Tuesday, December 2, 2008

Hawaii Log = Day 2

Wednesday, October 29
Tired from jet-lag, we slept late, finally rolling out at about noon...
(Actually that was Virginia time...in Hawaii it was 6:00 a.m.!)

There is a beautiful view from our friends' house. Out across pineapple fields you can see the ocean in the distance.
A short walk to the end of their street, through a gate and down an unpaved road through the pineapple fields will bring you to a dark cliff that drops into the cobalt blue ocean, where big swells sometimes roll out of the north, lifting and curling as high as twenty feet at a spot the surfers call “Jaws”.
We left the house about 9:30 and drove to a little town called Makawao where we drank coffee and ate croissants outside at Casanovas, overlooking the town’s only major intersection. Appetites satisfied, we strolled across the narrow main street to a small grocery store that stocks only organic foods. We bought some wonderful, nut and grain filled whole wheat hamburger buns, some cheese, sesame sticks, apples and something to drink for lunch, and wandered our way toward the sinuous mountain road that climbs 10,000 feet in 22 miles to the summit of Haleakala.

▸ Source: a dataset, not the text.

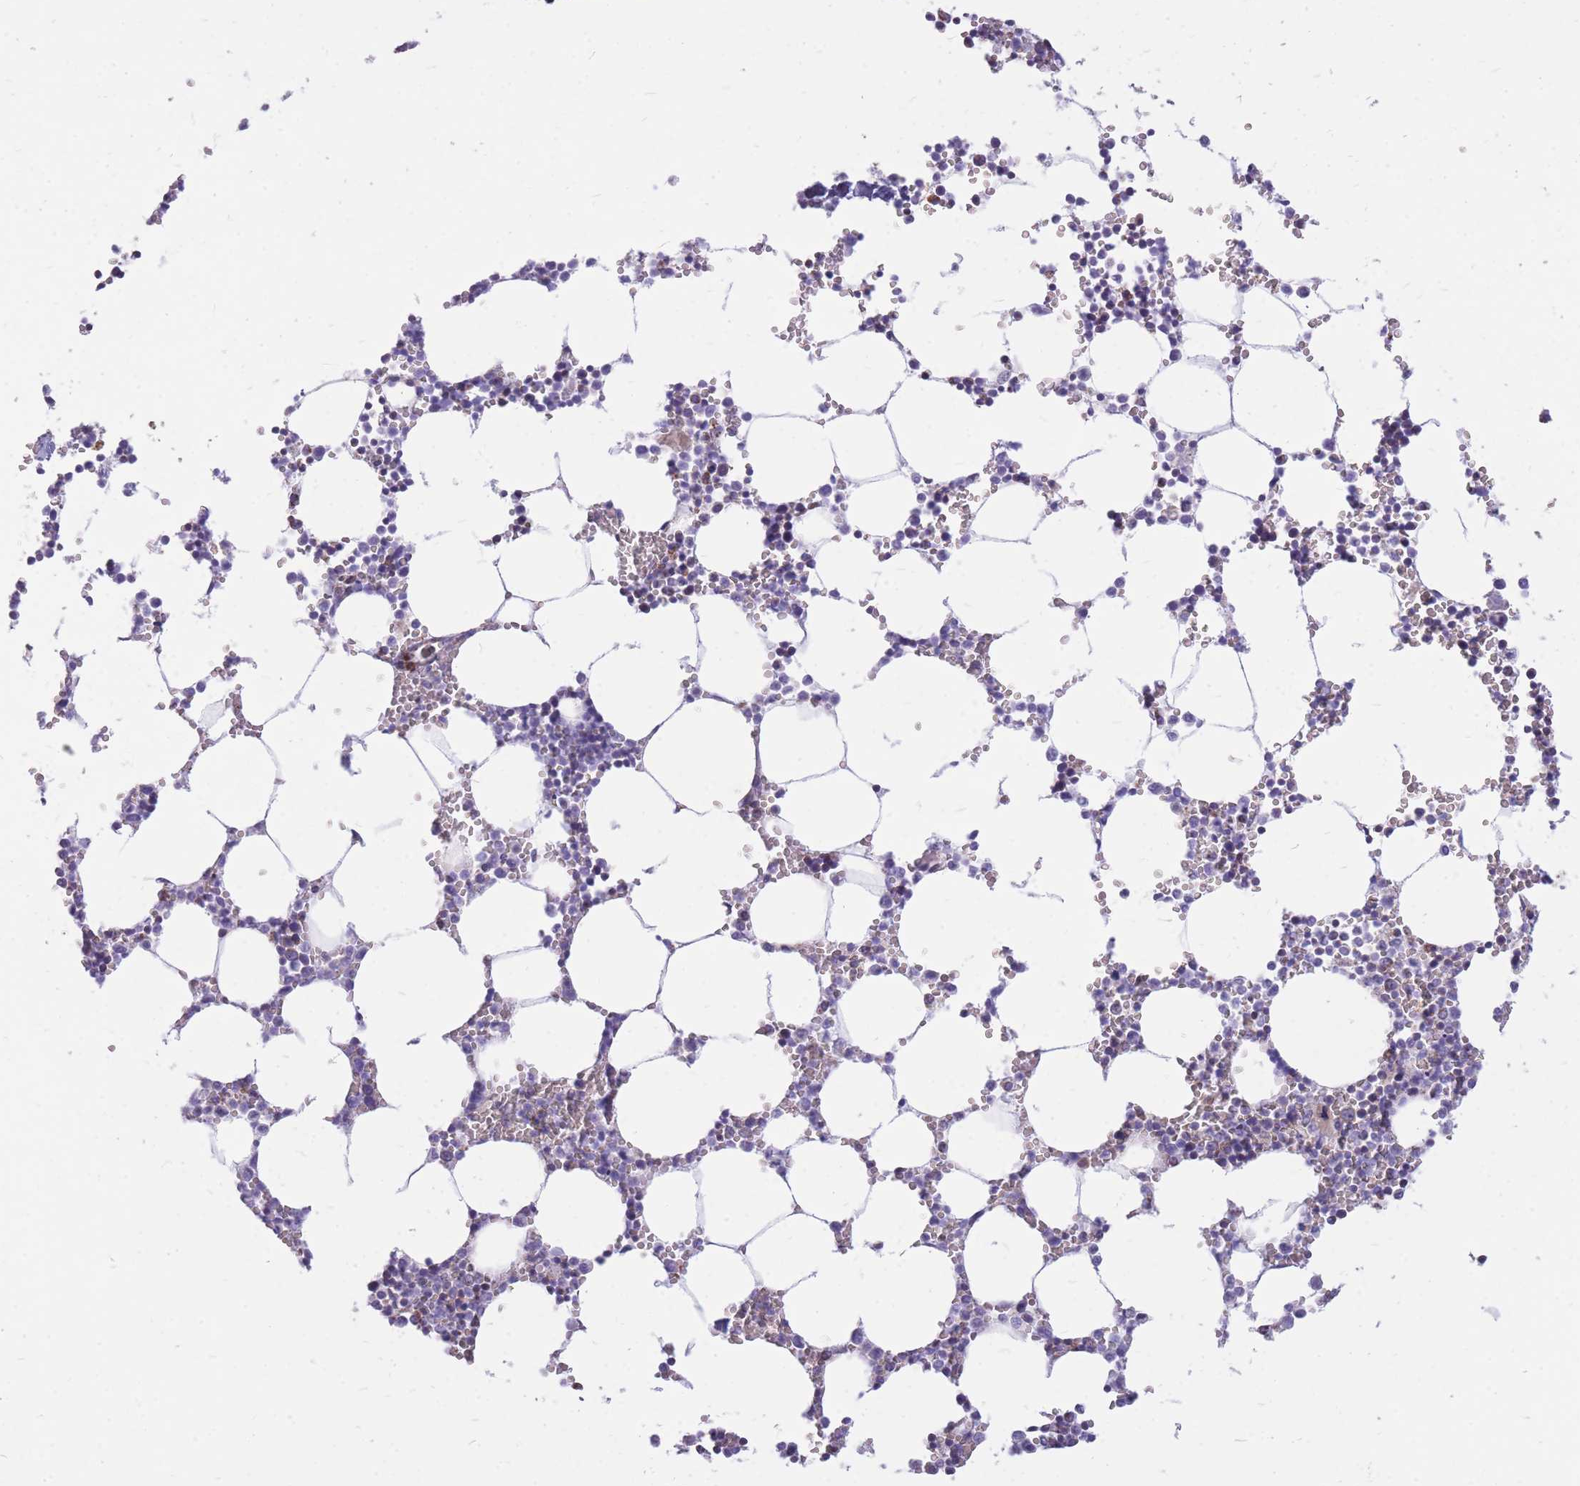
{"staining": {"intensity": "moderate", "quantity": "<25%", "location": "cytoplasmic/membranous"}, "tissue": "bone marrow", "cell_type": "Hematopoietic cells", "image_type": "normal", "snomed": [{"axis": "morphology", "description": "Normal tissue, NOS"}, {"axis": "topography", "description": "Bone marrow"}], "caption": "Immunohistochemistry (IHC) (DAB (3,3'-diaminobenzidine)) staining of benign human bone marrow reveals moderate cytoplasmic/membranous protein positivity in approximately <25% of hematopoietic cells. Nuclei are stained in blue.", "gene": "PCSK1", "patient": {"sex": "female", "age": 64}}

“The House of the Sun” is one of Maui’s two ancient volcanoes. Actually it’s not all that ancient; the last eruption from the side of the volcano was a little over 200 years ago, so it is still considered "active".

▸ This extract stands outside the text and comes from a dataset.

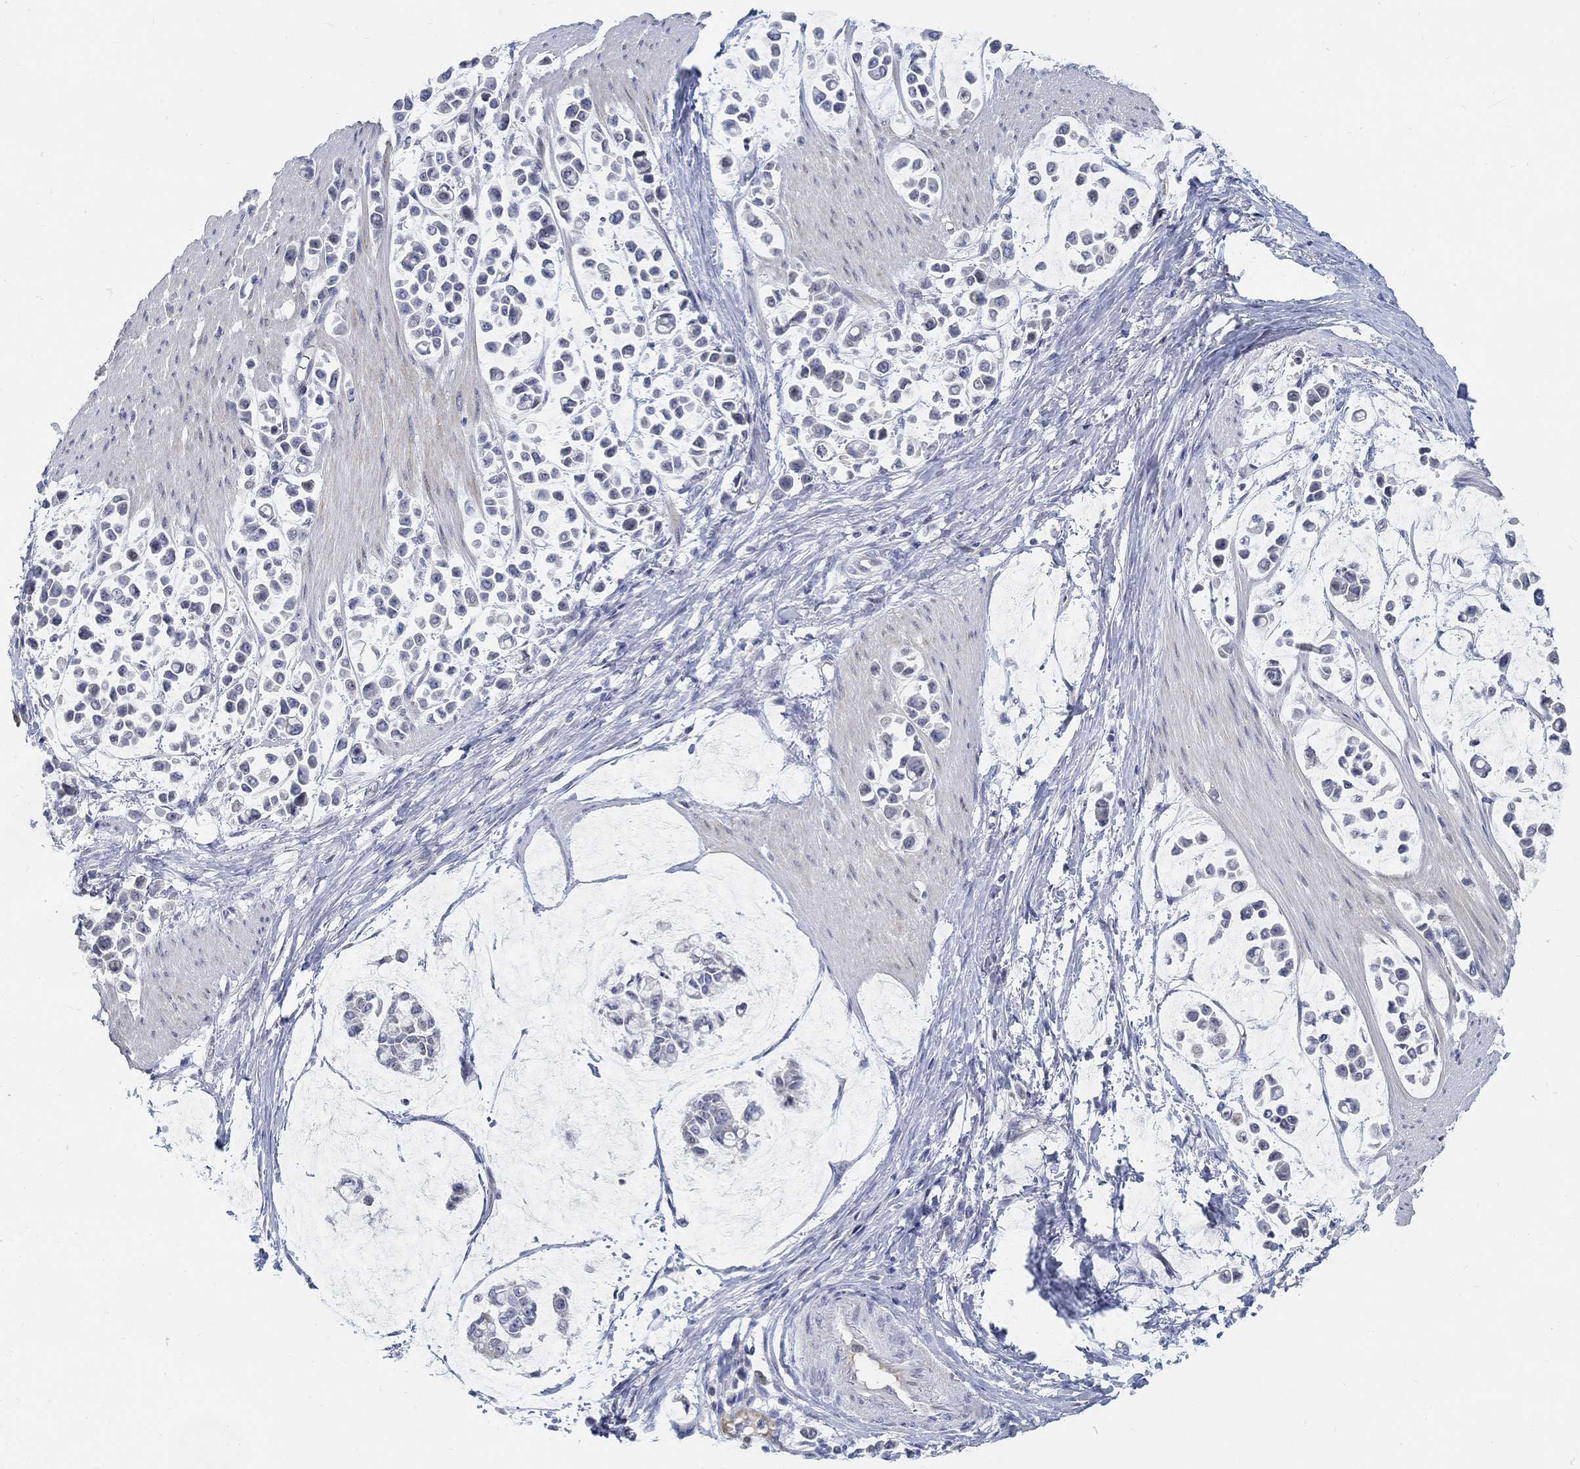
{"staining": {"intensity": "negative", "quantity": "none", "location": "none"}, "tissue": "stomach cancer", "cell_type": "Tumor cells", "image_type": "cancer", "snomed": [{"axis": "morphology", "description": "Adenocarcinoma, NOS"}, {"axis": "topography", "description": "Stomach"}], "caption": "This is a photomicrograph of immunohistochemistry (IHC) staining of adenocarcinoma (stomach), which shows no staining in tumor cells.", "gene": "SNTG2", "patient": {"sex": "male", "age": 82}}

There were truly breath-taking views from the top down into the crater.

We hiked partway down into the crater on trail, and met people riding horses coming back up.

We hiked several other trails around the edges of the volcano,
and watched the sunset from above the clouds.

Polli's Restaurant in Makawao was the perfect spot

to eat dinner with our friends at the end of a perfect day.

Hawaii Log = Day 1

Tuesday, October 28
It’s 8:00 a.m. in Detroit and I’m sitting at Gate A66 of the Northwest Airlines terminal, waiting for the next flight toward Maui, our final destination today. Our day almost didn’t begin at our planned time this morning. In my seventh year of retirement I’ve gotten out of the long-practiced routine of setting the alarm on the clock-radio.
Before going to bed early at 9:30 last night, I pushed all the right buttons to change the digital alarm display to 3:30 a.m. I slept fitfully, and woke often, peering with bleary eyes at the glowing numbers, but was totally unaware when Jane woke up to do the same. She noticed something that I didn’t with my frequent clock-checks. I had failed to move the switch that actually turns on the alarm, and if she hadn’t gotten up to correct it, we might be waking up just about now, dismayed at missing our flight!
The concourse here in Detroit looks like something out of an old science fiction magazine, with big talking faces on huge wall-mounted television screens, and a bullet shaped red tram gliding silently along up near the upside-down steel rod trusses that support a curved corrugated ceiling.
The airport at Minneapolis-Saint Paul was clean, efficient, and not particularly memorable. Our Northwest Airlines flight left from there for Honolulu on a huge wide body Airbus A300. In a plane two thirds the length of a football field, the aisles seem to stretch out forever. Each seat had its own entertainment center, complete with a small screen TV screen on the back of each seat, stereo earphones, and an armrest controller that allowed the selection of your choice of about 20 different movies on demand, as well as a variety of video games to keep you occupied for the eight and a half hours we were in the air.
It seems that all airlines have stopped providing complementary meals, even on very long flights, so the apples, granola bars, and snacks we’d brought were a welcome supplement to the soft drinks that were offered.
Since the last time I was in Hawaii the airport at Honolulu has grown and changed so much that I didn’t recognize any of it any more. Of course the same amount of change has also happened at the airport in Richmond. Anyone who had not visited the former Byrd Field since 1991 would not recognize any part of RIC today.
The final leg of our trip necessitated claiming our baggage and dragging it about a quarter of a mile to the next building. The Sun was low and so was our energy as the plane made the final turn past a ridge where huge windmills were generating electricity and coasted down toward the airport at Kahului, Maui. We were soon in our rental car, making our cautious way through heavy traffic past the town of Pa’ia on the way to Haiku on the road to Hana.
Our Friends Lisa and Ed P. made us feel welcome, and we stayed up chatting until 10:30 p.m. We realized as we dragged toward bed that we had been up for 25 hours!